= Assigned task =
Copy every line below precisely as it appears.

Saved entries
------

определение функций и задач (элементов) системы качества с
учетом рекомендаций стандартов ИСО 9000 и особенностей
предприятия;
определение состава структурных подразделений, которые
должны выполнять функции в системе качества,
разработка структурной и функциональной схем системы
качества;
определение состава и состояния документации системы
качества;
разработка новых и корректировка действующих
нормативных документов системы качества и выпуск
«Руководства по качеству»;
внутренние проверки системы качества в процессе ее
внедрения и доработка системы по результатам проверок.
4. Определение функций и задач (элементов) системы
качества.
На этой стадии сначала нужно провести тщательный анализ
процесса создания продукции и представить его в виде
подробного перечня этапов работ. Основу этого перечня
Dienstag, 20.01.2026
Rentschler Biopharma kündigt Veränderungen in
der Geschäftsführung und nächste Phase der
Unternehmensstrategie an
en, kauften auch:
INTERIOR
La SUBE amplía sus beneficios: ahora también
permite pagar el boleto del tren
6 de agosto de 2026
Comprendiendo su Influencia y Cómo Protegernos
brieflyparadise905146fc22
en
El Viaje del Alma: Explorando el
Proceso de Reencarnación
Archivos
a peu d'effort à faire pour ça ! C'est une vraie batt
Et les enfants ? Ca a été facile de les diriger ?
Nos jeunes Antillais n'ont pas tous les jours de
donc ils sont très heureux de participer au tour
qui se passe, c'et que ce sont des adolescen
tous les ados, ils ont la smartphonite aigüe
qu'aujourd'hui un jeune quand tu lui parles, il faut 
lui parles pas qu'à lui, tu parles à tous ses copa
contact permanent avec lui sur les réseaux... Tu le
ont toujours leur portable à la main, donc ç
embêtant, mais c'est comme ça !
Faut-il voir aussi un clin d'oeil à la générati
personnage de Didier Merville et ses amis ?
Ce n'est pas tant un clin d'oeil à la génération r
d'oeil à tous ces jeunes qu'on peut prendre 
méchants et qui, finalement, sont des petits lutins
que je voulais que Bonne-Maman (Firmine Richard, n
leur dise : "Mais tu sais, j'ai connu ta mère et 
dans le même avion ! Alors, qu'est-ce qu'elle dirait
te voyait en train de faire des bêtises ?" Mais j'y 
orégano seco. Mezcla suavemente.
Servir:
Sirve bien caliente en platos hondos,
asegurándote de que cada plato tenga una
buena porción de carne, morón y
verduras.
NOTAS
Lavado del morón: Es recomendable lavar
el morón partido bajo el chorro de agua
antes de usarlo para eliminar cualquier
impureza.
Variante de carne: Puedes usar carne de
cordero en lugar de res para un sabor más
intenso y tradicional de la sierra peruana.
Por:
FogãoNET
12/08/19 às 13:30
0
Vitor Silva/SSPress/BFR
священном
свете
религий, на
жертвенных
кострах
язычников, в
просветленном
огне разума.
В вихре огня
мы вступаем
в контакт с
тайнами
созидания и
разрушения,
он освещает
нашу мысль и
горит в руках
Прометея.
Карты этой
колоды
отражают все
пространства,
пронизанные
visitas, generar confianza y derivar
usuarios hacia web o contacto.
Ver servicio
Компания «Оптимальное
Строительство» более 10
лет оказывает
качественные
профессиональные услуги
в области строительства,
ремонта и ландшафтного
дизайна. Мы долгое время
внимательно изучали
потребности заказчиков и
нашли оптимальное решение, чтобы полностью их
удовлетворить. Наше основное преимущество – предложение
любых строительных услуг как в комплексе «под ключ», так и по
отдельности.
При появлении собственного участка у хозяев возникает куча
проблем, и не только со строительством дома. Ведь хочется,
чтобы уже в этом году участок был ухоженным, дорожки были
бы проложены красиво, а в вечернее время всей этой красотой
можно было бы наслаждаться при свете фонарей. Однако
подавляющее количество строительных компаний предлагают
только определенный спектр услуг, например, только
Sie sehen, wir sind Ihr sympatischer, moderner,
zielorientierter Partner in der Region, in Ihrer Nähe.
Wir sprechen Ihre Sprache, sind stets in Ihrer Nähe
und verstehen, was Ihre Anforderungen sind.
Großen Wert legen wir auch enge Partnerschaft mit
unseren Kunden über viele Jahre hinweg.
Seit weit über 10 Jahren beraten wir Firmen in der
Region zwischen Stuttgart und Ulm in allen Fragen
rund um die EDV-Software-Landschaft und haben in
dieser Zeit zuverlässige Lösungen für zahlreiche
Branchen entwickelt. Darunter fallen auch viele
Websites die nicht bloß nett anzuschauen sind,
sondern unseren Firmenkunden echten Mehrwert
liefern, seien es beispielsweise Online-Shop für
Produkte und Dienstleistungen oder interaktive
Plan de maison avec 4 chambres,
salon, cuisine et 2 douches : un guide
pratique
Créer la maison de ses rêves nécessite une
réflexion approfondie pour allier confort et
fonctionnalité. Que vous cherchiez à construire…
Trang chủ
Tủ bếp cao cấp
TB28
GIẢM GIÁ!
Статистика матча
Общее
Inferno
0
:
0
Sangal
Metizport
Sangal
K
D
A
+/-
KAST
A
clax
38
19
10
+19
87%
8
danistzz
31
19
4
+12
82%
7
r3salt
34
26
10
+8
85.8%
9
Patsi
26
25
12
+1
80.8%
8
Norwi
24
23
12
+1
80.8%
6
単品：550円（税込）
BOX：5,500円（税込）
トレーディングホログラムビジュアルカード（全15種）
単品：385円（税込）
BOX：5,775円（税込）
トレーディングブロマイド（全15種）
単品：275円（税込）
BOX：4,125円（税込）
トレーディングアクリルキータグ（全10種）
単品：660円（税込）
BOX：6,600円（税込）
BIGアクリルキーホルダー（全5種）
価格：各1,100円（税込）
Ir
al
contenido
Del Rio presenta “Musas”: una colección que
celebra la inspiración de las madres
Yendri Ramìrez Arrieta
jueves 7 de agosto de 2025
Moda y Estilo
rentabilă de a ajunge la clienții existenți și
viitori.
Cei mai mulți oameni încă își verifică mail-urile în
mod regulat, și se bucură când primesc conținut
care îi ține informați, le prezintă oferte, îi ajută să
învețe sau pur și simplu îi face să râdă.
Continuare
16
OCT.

------

= Solution to this problem =
определение функций и задач (элементов) системы качества с
учетом рекомендаций стандартов ИСО 9000 и особенностей
предприятия;
определение состава структурных подразделений, которые
должны выполнять функции в системе качества,
разработка структурной и функциональной схем системы
качества;
определение состава и состояния документации системы
качества;
разработка новых и корректировка действующих
нормативных документов системы качества и выпуск
«Руководства по качеству»;
внутренние проверки системы качества в процессе ее
внедрения и доработка системы по результатам проверок.
4. Определение функций и задач (элементов) системы
качества.
На этой стадии сначала нужно провести тщательный анализ
процесса создания продукции и представить его в виде
подробного перечня этапов работ. Основу этого перечня
Dienstag, 20.01.2026
Rentschler Biopharma kündigt Veränderungen in
der Geschäftsführung und nächste Phase der
Unternehmensstrategie an
en, kauften auch:
INTERIOR
La SUBE amplía sus beneficios: ahora también
permite pagar el boleto del tren
6 de agosto de 2026
Comprendiendo su Influencia y Cómo Protegernos
brieflyparadise905146fc22
en
El Viaje del Alma: Explorando el
Proceso de Reencarnación
Archivos
a peu d'effort à faire pour ça ! C'est une vraie batt
Et les enfants ? Ca a été facile de les diriger ?
Nos jeunes Antillais n'ont pas tous les jours de
donc ils sont très heureux de participer au tour
qui se passe, c'et que ce sont des adolescen
tous les ados, ils ont la smartphonite aigüe
qu'aujourd'hui un jeune quand tu lui parles, il faut 
lui parles pas qu'à lui, tu parles à tous ses copa
contact permanent avec lui sur les réseaux... Tu le
ont toujours leur portable à la main, donc ç
embêtant, mais c'est comme ça !
Faut-il voir aussi un clin d'oeil à la générati
personnage de Didier Merville et ses amis ?
Ce n'est pas tant un clin d'oeil à la génération r
d'oeil à tous ces jeunes qu'on peut prendre 
méchants et qui, finalement, sont des petits lutins
que je voulais que Bonne-Maman (Firmine Richard, n
leur dise : "Mais tu sais, j'ai connu ta mère et 
dans le même avion ! Alors, qu'est-ce qu'elle dirait
te voyait en train de faire des bêtises ?" Mais j'y 
orégano seco. Mezcla suavemente.
Servir:
Sirve bien caliente en platos hondos,
asegurándote de que cada plato tenga una
buena porción de carne, morón y
verduras.
NOTAS
Lavado del morón: Es recomendable lavar
el morón partido bajo el chorro de agua
antes de usarlo para eliminar cualquier
impureza.
Variante de carne: Puedes usar carne de
cordero en lugar de res para un sabor más
intenso y tradicional de la sierra peruana.
Por:
FogãoNET
12/08/19 às 13:30
0
Vitor Silva/SSPress/BFR
священном
свете
религий, на
жертвенных
кострах
язычников, в
просветленном
огне разума.
В вихре огня
мы вступаем
в контакт с
тайнами
созидания и
разрушения,
он освещает
нашу мысль и
горит в руках
Прометея.
Карты этой
колоды
отражают все
пространства,
пронизанные
visitas, generar confianza y derivar
usuarios hacia web o contacto.
Ver servicio
Компания «Оптимальное
Строительство» более 10
лет оказывает
качественные
профессиональные услуги
в области строительства,
ремонта и ландшафтного
дизайна. Мы долгое время
внимательно изучали
потребности заказчиков и
нашли оптимальное решение, чтобы полностью их
удовлетворить. Наше основное преимущество – предложение
любых строительных услуг как в комплексе «под ключ», так и по
отдельности.
При появлении собственного участка у хозяев возникает куча
проблем, и не только со строительством дома. Ведь хочется,
чтобы уже в этом году участок был ухоженным, дорожки были
бы проложены красиво, а в вечернее время всей этой красотой
можно было бы наслаждаться при свете фонарей. Однако
подавляющее количество строительных компаний предлагают
только определенный спектр услуг, например, только
Sie sehen, wir sind Ihr sympatischer, moderner,
zielorientierter Partner in der Region, in Ihrer Nähe.
Wir sprechen Ihre Sprache, sind stets in Ihrer Nähe
und verstehen, was Ihre Anforderungen sind.
Großen Wert legen wir auch enge Partnerschaft mit
unseren Kunden über viele Jahre hinweg.
Seit weit über 10 Jahren beraten wir Firmen in der
Region zwischen Stuttgart und Ulm in allen Fragen
rund um die EDV-Software-Landschaft und haben in
dieser Zeit zuverlässige Lösungen für zahlreiche
Branchen entwickelt. Darunter fallen auch viele
Websites die nicht bloß nett anzuschauen sind,
sondern unseren Firmenkunden echten Mehrwert
liefern, seien es beispielsweise Online-Shop für
Produkte und Dienstleistungen oder interaktive
Plan de maison avec 4 chambres,
salon, cuisine et 2 douches : un guide
pratique
Créer la maison de ses rêves nécessite une
réflexion approfondie pour allier confort et
fonctionnalité. Que vous cherchiez à construire…
Trang chủ
Tủ bếp cao cấp
TB28
GIẢM GIÁ!
Статистика матча
Общее
Inferno
0
:
0
Sangal
Metizport
Sangal
K
D
A
+/-
KAST
A
clax
38
19
10
+19
87%
8
danistzz
31
19
4
+12
82%
7
r3salt
34
26
10
+8
85.8%
9
Patsi
26
25
12
+1
80.8%
8
Norwi
24
23
12
+1
80.8%
6
単品：550円（税込）
BOX：5,500円（税込）
トレーディングホログラムビジュアルカード（全15種）
単品：385円（税込）
BOX：5,775円（税込）
トレーディングブロマイド（全15種）
単品：275円（税込）
BOX：4,125円（税込）
トレーディングアクリルキータグ（全10種）
単品：660円（税込）
BOX：6,600円（税込）
BIGアクリルキーホルダー（全5種）
価格：各1,100円（税込）
Ir
al
contenido
Del Rio presenta “Musas”: una colección que
celebra la inspiración de las madres
Yendri Ramìrez Arrieta
jueves 7 de agosto de 2025
Moda y Estilo
rentabilă de a ajunge la clienții existenți și
viitori.
Cei mai mulți oameni încă își verifică mail-urile în
mod regulat, și se bucură când primesc conținut
care îi ține informați, le prezintă oferte, îi ajută să
învețe sau pur și simplu îi face să râdă.
Continuare
16
OCT.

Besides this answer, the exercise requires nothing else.